_What to do:_ Starting from the line that contains "hunkigarria utzi digu", reproduce each line exactly through the end of the material, and include no other lines.

○ ○ ○

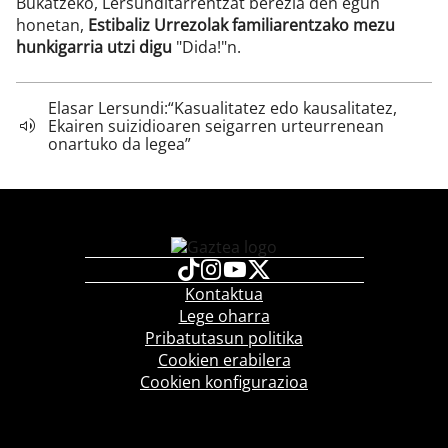
Bukatzeko, Lersunditarrentzat berezia den egun
honetan,
Estibaliz Urrezolak familiarentzako mezu
hunkigarria utzi digu
"Dida!"n.
Elasar Lersundi:“Kasualitatez edo kausalitatez,
Ekairen suizidioaren seigarren urteurrenean
onartuko da legea”
Kontaktua
Lege oharra
Pribatutasun politika
Cookien erabilera
Cookien konfigurazioa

○ ○ ○

_Answer to the problem:_
hunkigarria utzi digu
"Dida!"n.
Elasar Lersundi:“Kasualitatez edo kausalitatez,
Ekairen suizidioaren seigarren urteurrenean
onartuko da legea”
Kontaktua
Lege oharra
Pribatutasun politika
Cookien erabilera
Cookien konfigurazioa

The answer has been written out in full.